KEY POINTS:
IPSWICH - "I never in my worst nightmares thought your life would turn out like this," read the card attached to a bunch of flowers where Gemma Adams was last seen.
To her parents, she was still the intelligent, animated child who had played the piano and joined the Brownies while growing up in the comfortable suburb of Kesgrave, near Ipswich.
Yesterday, it became increasingly likely that Adams, the girl who was once so devoted to her dog, Holly, would forever be linked with the ravages of a serial killer.
Brian and Gail Adams were still reeling from the news, broken to them two weeks ago, that their "wonderful" daughter was working as a prostitute and had disappeared off the streets of Ipswich.

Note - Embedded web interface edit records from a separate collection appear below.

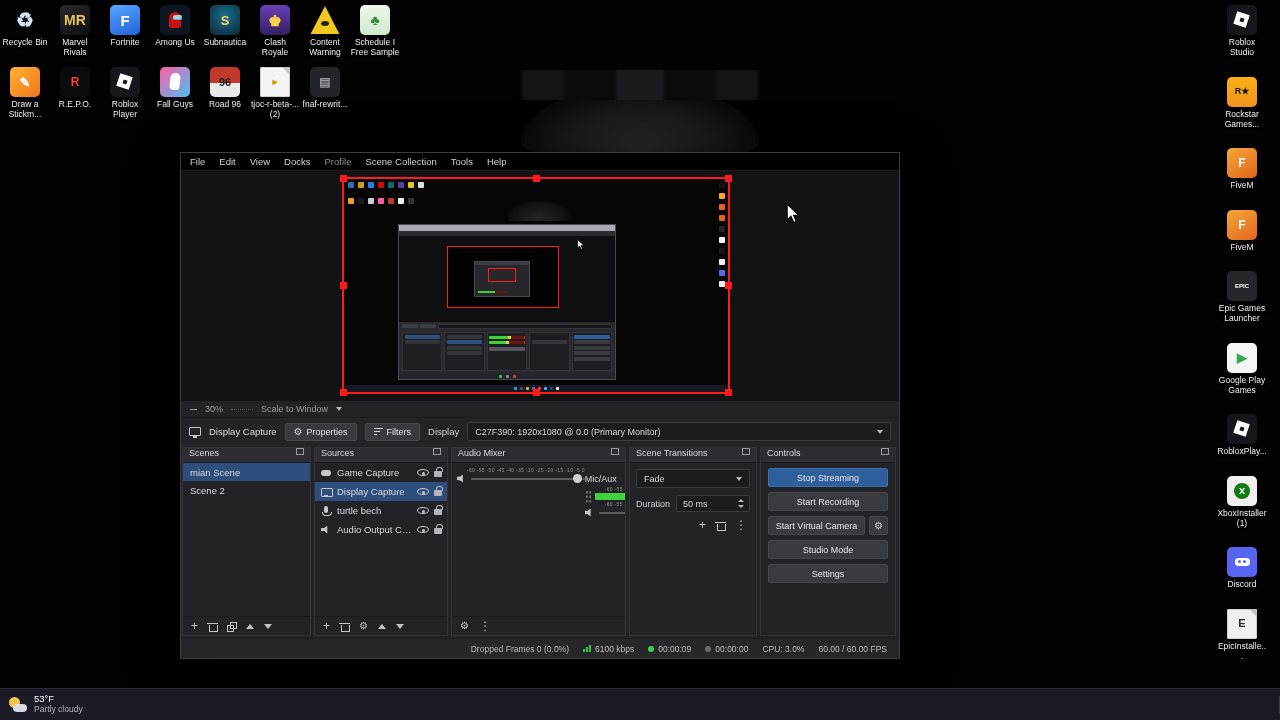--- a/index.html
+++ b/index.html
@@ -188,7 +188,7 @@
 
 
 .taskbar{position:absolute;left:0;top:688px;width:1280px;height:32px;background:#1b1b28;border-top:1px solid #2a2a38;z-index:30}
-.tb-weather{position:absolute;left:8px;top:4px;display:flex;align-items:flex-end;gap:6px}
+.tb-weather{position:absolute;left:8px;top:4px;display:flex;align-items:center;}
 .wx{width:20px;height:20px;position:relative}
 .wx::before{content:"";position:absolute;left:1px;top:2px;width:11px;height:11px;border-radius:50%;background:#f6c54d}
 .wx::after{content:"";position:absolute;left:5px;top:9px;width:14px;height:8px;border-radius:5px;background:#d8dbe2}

A fortnight later, police returned to tell them the 25-year-old's naked body had been found in a brook a few kilometres away.
The headlines and news bulletins described their daughter as a "murdered prostitute" but her parents were determined to offer a more positive image of their beloved daughter.
"I don't want people to think of her only as a prostitute," her father said. "The Gemma we want to remember was a loving, beautiful and wonderful girl."
Growing up with her two siblings in a large detached house on the outskirts of Ipswich, the bubbly youngster had enjoyed an uncomplicated life, horse-riding and making the best of family summer holidays.
While at Kesgrave High School, aged 15, she met her childhood sweetheart Jon Simpson and fell into the "wrong crowd" every parent dreads.
The pair would descend into a spiral of heroin addiction.
Two years ago she was sacked from an insurance company because she was missing so much work.
Her parents took her to see doctors and the community drug rehabilitation team but all attempts to wean her off the drugs failed.
"It's every parent's worst nightmare. Once your child is involved with hard drugs you're heart is already broken," her father said.
"Despite numerous attempts to make contact to try to help her resolve her problems we were unable to."
Gradually, she drifted away from the family and - unbeknown to them - began working with the small group of women who hang about near a playground in the few streets around Ipswich Town Football Club.
Women who worked in the same area remember how an increasingly desperate Adams had fallen out with one of her regular clients after "blagging" a loan from him. Her boyfriend reported her missing on November 15. Seventeen days later, her naked body was found.
As her parents attempt to come to terms with her troubled life and brutal death, the hunt for the killer goes on. Her father said: "We can only hope that they catch them soon." However, he added: "It's too late for us now."